Das Leitbild der Lydiagemeinde bringt genau das zum Ausdruck: Gott zur Sprache bringen – Raum geben – Leben teilen. Diese drei Dimensionen der Gemeindearbeit beschreiben, was damals vom Haus der Lydia ausging. Menschen machten sich miteinander auf den Weg, um als Christinnen und Christen glaubwürdig von der Botschaft Gottes zu erzählen und in der Nachfolge Jesu zu leben. Mit Lydia konnte sich das Evangelium ausbreiten.

Heute steht die Kirche vor der Herausforderung, eine neue Gestalt zu finden und sich neu zu organisieren, weil sich unsere Gesellschaft tiefgreifend verändert. Aber darin liegt auch eine große Chance. Wir werden dabei lernen, uns wieder neu an Jesus Christus und an seinem Weg zu orientieren. Und das heißt: Wir sorgen uns nicht um die Kirche und ihren Erhalt. Sondern wir engagieren uns für das Evangelium, für die Botschaft von Jesus Christus. So wie es einst die Geschäftsfrau Lydia tat. Und für diese Botschaft brauchen wir uns nicht zu verstecken!
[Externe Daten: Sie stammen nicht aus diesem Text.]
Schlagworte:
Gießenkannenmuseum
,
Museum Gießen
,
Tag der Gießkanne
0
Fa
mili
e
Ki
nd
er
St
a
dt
Menschen sollen erleben: In der Kirche, in ihren Gemeinden, in ihren Einrichtungen werden sie gesehen – und auch vermisst. Sie sollen erleben: Hier wird ihnen geholfen. Sie sollen erfahren: Kirche setzt sich ein für eine Welt, in der jedem Menschen mit Respekt und Barmherzigkeit begegnet wird. Denn Gott liebt jeden Menschen! Wir können stolz sein, an dieser Mission Gottes mitzuwirken!

In diesem Sinne wünsche ich der neu gegründeten Evangelischen Lydiagemeinde und allen Menschen in Praunheim und Hausen Gottes Segen!